YOUR ASSIGNMENT: Count the lines in the rows below that contain the string "Borg" and reply with that number alone.

[TASK INPUT — start]

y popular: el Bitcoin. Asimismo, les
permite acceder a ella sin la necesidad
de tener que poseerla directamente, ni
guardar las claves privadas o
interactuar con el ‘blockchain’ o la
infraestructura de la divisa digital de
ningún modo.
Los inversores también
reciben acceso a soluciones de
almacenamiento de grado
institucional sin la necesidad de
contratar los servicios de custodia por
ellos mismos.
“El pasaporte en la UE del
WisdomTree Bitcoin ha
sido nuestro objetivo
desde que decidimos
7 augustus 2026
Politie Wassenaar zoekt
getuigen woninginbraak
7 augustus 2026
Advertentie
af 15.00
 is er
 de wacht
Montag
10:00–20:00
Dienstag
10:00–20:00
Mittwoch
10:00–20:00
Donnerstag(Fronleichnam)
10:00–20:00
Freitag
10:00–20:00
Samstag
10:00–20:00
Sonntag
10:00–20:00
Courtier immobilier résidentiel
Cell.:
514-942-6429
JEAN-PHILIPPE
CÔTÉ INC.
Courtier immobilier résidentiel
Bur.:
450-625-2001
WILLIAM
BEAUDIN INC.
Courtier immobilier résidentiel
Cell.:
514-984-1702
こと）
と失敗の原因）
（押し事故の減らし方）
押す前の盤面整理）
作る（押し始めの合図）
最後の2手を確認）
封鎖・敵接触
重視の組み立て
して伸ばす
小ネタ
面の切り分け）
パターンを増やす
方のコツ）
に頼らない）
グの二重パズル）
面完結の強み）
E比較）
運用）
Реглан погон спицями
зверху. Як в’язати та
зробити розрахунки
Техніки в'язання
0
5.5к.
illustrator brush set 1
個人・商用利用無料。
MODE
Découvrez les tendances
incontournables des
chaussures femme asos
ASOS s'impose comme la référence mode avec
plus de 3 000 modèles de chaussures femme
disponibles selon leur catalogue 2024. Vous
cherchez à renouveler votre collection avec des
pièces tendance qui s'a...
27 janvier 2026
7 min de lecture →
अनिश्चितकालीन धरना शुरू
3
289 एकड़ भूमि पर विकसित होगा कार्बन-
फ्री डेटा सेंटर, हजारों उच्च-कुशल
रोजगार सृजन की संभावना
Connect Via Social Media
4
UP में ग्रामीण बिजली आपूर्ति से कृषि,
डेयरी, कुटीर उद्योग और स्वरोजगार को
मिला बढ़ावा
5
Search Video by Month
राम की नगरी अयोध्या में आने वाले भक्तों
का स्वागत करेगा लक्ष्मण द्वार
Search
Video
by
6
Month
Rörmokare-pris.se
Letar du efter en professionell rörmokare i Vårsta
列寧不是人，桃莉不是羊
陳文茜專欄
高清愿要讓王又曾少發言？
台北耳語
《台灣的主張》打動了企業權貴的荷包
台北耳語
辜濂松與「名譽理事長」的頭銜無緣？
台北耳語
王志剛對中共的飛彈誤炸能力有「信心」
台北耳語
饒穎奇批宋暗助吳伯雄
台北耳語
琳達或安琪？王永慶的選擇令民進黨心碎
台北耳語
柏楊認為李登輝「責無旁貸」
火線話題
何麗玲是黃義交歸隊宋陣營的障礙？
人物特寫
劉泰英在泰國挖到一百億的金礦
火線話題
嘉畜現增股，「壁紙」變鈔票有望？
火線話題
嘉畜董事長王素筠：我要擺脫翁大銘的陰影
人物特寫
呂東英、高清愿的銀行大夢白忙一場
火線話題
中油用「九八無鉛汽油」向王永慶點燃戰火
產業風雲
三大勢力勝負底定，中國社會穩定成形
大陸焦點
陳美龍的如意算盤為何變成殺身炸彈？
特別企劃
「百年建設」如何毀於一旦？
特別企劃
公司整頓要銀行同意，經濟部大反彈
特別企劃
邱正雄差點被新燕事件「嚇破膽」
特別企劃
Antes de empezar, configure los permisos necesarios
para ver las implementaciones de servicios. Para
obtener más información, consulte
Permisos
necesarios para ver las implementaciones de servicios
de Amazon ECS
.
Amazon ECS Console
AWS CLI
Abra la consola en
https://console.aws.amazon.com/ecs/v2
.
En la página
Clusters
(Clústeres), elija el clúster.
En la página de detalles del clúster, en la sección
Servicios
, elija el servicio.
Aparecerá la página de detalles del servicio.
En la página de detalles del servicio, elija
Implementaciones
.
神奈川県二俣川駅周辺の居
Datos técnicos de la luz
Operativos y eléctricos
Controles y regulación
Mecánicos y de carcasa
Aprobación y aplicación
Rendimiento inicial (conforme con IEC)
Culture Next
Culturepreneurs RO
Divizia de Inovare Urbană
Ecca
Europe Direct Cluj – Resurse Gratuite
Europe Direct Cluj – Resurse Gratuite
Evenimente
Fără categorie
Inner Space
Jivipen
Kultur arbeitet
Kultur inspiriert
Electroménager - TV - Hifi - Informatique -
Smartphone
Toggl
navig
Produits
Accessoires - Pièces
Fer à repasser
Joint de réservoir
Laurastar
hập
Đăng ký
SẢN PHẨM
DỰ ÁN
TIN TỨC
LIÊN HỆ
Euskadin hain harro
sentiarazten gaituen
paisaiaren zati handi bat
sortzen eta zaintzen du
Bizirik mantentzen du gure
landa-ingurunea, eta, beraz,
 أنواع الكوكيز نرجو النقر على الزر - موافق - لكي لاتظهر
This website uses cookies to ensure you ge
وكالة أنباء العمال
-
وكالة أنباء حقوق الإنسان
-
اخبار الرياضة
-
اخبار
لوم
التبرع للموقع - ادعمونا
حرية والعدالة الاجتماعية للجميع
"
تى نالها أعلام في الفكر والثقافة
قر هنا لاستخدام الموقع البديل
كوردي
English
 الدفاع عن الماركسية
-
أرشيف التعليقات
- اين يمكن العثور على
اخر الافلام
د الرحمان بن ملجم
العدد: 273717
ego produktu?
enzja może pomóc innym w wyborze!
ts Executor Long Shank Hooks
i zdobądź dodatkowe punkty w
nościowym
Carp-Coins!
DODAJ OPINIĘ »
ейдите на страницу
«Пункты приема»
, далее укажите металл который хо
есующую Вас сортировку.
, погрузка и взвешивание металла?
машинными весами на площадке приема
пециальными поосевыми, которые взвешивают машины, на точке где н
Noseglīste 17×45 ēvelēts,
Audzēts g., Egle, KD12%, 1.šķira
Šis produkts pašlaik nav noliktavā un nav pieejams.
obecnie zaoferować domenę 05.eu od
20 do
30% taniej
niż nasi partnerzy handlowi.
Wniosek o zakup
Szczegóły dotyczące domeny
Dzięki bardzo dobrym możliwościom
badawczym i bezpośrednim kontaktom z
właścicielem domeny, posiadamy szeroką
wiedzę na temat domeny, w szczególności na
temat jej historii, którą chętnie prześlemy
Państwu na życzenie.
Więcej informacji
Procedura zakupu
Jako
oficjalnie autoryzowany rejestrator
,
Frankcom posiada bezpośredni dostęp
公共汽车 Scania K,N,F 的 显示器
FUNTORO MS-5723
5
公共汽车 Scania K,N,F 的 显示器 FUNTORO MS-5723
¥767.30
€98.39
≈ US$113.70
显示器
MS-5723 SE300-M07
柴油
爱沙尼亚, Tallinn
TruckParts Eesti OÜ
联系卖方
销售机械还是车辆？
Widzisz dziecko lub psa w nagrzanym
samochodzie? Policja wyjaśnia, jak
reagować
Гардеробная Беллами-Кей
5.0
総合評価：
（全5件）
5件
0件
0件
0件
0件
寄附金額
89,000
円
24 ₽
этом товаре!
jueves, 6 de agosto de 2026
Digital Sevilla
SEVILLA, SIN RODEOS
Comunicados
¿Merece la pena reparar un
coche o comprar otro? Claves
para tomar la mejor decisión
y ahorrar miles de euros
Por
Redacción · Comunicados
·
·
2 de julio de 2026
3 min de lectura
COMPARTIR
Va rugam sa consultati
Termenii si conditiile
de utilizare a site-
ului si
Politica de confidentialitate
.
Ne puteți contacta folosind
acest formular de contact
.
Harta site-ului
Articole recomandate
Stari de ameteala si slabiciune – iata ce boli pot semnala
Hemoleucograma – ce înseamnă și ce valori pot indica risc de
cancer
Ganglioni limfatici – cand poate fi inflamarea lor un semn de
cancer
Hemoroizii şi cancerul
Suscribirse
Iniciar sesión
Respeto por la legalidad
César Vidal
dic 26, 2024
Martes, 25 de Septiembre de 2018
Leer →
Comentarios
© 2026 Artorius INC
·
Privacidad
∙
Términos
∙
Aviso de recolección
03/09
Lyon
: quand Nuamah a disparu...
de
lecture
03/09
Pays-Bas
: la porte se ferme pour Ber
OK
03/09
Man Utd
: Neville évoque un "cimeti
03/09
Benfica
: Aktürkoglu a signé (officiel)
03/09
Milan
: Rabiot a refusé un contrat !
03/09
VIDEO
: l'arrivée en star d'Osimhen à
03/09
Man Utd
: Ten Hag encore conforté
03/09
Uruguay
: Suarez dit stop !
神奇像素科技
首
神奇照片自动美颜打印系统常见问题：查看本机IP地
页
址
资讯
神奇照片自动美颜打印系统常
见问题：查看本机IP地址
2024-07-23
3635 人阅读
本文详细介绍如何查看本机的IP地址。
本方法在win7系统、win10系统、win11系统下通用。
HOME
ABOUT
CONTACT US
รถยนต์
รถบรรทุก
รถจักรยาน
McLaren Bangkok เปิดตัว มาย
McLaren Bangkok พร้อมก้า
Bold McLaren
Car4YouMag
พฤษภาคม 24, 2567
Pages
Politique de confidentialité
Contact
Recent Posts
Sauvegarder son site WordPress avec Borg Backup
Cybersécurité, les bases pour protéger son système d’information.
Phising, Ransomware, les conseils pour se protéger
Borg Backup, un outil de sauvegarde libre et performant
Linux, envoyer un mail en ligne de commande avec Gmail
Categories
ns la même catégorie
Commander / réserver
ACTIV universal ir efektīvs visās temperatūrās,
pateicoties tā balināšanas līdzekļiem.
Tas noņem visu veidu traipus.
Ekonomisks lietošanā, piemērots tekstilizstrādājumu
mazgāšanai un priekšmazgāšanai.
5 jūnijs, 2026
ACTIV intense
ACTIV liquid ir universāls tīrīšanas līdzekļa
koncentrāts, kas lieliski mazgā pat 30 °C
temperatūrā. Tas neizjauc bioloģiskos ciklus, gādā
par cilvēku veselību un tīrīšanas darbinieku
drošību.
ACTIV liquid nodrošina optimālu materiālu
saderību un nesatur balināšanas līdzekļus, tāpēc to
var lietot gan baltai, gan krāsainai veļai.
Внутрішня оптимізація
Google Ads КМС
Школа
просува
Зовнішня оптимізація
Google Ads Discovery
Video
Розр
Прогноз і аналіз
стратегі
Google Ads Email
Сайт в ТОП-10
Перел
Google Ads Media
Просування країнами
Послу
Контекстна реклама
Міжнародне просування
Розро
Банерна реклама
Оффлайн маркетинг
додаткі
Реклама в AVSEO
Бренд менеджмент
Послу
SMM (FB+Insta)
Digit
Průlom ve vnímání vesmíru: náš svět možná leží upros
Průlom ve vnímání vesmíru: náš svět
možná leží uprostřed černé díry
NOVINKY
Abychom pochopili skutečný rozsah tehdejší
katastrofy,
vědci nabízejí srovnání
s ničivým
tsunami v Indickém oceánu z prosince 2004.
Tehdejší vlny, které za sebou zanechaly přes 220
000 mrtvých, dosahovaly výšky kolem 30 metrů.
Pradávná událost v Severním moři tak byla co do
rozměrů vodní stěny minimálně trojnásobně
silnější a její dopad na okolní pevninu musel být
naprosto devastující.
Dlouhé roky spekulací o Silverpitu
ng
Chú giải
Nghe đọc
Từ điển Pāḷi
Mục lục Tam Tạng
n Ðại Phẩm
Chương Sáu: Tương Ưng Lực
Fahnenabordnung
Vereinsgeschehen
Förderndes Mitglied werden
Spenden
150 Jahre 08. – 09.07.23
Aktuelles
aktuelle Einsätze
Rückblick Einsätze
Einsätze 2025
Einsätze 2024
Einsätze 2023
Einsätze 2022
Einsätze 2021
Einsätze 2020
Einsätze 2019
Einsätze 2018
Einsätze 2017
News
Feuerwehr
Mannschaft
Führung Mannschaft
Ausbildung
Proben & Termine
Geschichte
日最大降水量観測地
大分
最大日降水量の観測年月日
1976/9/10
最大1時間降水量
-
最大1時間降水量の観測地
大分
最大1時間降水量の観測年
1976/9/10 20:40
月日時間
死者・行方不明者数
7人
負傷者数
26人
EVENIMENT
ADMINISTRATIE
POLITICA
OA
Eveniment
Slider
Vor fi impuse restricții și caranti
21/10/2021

[TASK INPUT — finish]

ANSWER BOX: 2